WORK TO BE COMPLETED
What lines below contain the string "instance"? List them all.

DATA FOR THIS EXERCISE

::::::::::

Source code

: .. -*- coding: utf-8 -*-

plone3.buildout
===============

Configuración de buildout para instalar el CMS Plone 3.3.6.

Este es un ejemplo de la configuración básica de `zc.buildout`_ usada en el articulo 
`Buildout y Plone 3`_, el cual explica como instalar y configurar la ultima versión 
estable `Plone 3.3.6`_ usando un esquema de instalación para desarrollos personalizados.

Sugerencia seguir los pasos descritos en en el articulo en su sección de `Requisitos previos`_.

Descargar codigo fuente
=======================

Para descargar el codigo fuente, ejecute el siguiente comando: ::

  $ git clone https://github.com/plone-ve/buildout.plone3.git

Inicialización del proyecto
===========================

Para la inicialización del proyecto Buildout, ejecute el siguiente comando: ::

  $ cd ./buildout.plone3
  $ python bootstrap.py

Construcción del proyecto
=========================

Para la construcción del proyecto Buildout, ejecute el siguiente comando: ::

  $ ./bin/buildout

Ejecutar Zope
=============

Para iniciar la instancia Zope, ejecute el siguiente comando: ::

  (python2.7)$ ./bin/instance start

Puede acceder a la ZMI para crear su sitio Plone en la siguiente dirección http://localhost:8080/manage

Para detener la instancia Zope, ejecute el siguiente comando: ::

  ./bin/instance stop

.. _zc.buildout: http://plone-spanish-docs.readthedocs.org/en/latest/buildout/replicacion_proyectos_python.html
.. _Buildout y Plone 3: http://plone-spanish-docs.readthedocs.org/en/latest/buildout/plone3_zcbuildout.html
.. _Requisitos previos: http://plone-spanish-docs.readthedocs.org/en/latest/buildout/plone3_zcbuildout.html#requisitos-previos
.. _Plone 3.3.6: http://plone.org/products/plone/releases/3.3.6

::::::::::

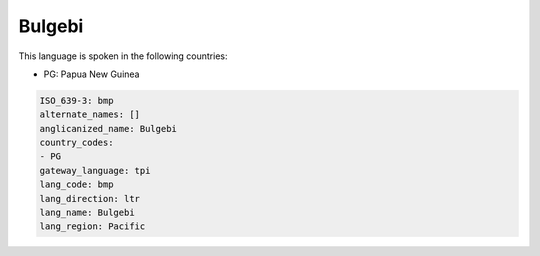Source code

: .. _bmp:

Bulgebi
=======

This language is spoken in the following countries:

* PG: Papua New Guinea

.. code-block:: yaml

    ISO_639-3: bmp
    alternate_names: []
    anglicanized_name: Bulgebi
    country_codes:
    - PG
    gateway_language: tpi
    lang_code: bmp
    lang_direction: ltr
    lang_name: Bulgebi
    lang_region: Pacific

::::::::::

ANSWER TO THIS PROBLEM
  (python2.7)$ ./bin/instance start
  ./bin/instance stop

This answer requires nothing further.